Thomas Kuhn gehört bis heute zu den meist diskutierten Autoren der Wissenschaftsphilosophie. Sein Klassiker The Structure of Scientific Revolutions wird etwa von Richard Rorty als „the most widely read, and most influential, work of philosophy written in English since the Second World War” bezeichnet. Dieser Einfluss war weder in allen Fällen von Kuhn gewollt noch immer zustimmend. So hat Kuhn sich nach der Veröffentlichung seines Buches sowohl gegen aus seiner Sicht radikale Inanspruchnahmen aus den Sozialwissenschaften als auch gegen Kritik aus Richtung der Wissenschaftsphilosophie gewehrt. Bei letzterer war es besonders der notorische Zankapfel der Kuhnschen Inkommensurabilitätsthese und ihrer womöglich relativistischen und idealistischen Implikationen, der Kuhn immer wieder beschäftigt hat. Kurz: Ein bedeutendes Motiv der Kuhnschen Arbeiten nach der Veröffentlichung von Structure ist sein Eindruck, dass er sich umfassend missverstanden fühlte.

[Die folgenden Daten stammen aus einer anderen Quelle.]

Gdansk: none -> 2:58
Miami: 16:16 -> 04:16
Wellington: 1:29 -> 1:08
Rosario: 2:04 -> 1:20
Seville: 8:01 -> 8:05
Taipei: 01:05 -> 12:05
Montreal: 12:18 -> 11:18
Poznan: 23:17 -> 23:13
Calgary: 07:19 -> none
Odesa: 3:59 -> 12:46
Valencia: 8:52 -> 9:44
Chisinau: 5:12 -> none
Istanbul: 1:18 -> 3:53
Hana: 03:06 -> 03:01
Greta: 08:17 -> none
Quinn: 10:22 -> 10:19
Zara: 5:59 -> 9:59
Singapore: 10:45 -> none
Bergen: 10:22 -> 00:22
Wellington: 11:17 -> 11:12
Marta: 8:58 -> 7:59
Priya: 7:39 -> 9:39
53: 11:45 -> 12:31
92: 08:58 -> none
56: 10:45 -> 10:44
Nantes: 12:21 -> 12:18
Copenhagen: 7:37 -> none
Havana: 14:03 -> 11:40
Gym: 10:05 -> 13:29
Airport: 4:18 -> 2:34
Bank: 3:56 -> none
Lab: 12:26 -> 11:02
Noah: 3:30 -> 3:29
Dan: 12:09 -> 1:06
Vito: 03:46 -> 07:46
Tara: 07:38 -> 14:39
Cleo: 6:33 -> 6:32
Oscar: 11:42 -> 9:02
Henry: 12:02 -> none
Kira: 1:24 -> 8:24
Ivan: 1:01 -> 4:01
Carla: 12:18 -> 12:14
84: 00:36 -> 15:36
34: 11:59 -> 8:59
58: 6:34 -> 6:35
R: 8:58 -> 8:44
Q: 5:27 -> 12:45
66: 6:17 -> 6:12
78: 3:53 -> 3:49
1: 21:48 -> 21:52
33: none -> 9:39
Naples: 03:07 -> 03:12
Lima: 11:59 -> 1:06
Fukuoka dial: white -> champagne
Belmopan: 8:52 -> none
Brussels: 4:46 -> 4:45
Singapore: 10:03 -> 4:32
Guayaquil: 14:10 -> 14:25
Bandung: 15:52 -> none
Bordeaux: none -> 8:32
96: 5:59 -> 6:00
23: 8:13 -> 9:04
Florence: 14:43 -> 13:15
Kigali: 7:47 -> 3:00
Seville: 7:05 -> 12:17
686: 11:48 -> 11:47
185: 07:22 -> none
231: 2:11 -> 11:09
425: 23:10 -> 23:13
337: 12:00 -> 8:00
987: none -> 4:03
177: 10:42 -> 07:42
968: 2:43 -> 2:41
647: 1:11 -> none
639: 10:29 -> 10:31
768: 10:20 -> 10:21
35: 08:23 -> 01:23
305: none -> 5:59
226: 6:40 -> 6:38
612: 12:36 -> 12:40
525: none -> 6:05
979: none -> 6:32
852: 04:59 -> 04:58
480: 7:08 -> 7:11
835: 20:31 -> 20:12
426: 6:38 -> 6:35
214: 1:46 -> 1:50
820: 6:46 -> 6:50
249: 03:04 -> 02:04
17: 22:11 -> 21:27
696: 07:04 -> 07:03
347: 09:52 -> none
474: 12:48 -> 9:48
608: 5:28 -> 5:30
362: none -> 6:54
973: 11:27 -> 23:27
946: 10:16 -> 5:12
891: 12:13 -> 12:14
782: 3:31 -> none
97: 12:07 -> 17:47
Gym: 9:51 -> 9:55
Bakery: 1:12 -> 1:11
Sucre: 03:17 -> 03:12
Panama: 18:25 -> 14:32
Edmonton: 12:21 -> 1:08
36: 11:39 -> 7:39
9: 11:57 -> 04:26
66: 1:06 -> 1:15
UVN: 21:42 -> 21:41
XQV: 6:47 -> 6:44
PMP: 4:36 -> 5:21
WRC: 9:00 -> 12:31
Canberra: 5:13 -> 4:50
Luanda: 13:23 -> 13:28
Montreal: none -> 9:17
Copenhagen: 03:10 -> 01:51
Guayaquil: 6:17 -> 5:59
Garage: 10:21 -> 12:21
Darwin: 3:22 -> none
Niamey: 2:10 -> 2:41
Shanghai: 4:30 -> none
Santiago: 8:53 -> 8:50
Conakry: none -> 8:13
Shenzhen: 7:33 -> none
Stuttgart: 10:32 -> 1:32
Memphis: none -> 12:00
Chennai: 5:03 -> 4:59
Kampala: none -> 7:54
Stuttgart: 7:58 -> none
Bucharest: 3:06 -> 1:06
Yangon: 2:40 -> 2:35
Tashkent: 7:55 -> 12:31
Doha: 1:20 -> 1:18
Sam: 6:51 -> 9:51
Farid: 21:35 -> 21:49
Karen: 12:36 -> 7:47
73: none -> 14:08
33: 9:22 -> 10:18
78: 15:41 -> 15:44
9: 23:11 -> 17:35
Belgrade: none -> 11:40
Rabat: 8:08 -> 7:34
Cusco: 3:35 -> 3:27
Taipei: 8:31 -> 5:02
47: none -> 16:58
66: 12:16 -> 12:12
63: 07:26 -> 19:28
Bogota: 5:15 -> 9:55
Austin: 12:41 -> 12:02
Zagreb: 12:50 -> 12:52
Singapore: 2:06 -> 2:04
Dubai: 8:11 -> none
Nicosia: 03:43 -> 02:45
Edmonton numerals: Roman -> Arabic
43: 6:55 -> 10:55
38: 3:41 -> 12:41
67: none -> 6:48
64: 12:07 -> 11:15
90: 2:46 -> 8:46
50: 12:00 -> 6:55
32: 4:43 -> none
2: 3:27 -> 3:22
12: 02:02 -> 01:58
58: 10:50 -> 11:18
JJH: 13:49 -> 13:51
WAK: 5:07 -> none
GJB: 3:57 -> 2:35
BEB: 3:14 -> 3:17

Dieses Motiv begleitete Kuhn auch beim Verfassen eines weiteren Buches, an dem er bis zu seinem Tod im Jahre 1996 arbeitete, und das den Titel The Plurality of Worlds: An Evolutionary Theory of Scientific Discovery tragen sollte. In diesem wollte Kuhn eine empirisch begründete Bedeutungstheorie vorlegen, die das Phänomen der Inkommensurabilität mit einem robusten Begriff der durch die Wissenschaften untersuchten Welt, der Rationalität wissenschaftlichen Wandels und einem gehaltvollen Begriff wissenschaftlichen Fortschritts vereint. Die Herausgabe des nicht-vollendeten Manuskripts hatte Kuhn kurz vor seinem Tod noch veranlasst. Allerdings mussten Wissenschaftsphilosophinnen und Wissenschaftsphilosophen noch bis ins Jahr 2022 warten bis das Buch gemeinsam mit zwei weiteren im Englischen unveröffentlichten Aufsätzen Kuhns von Bojana Mladenovic unter dem Titel The Last Writings of Thomas S. Kuhn. Incommensurability in Science herausgegeben wurde.

Wir werden im Seminar gemeinsam Kuhns letztes Werk lesen und diskutieren. Solide Englischkenntnisse und grundlegende Vertrautheit mit der Kuhnschen Wissenschaftsphilosophie sind erforderlich.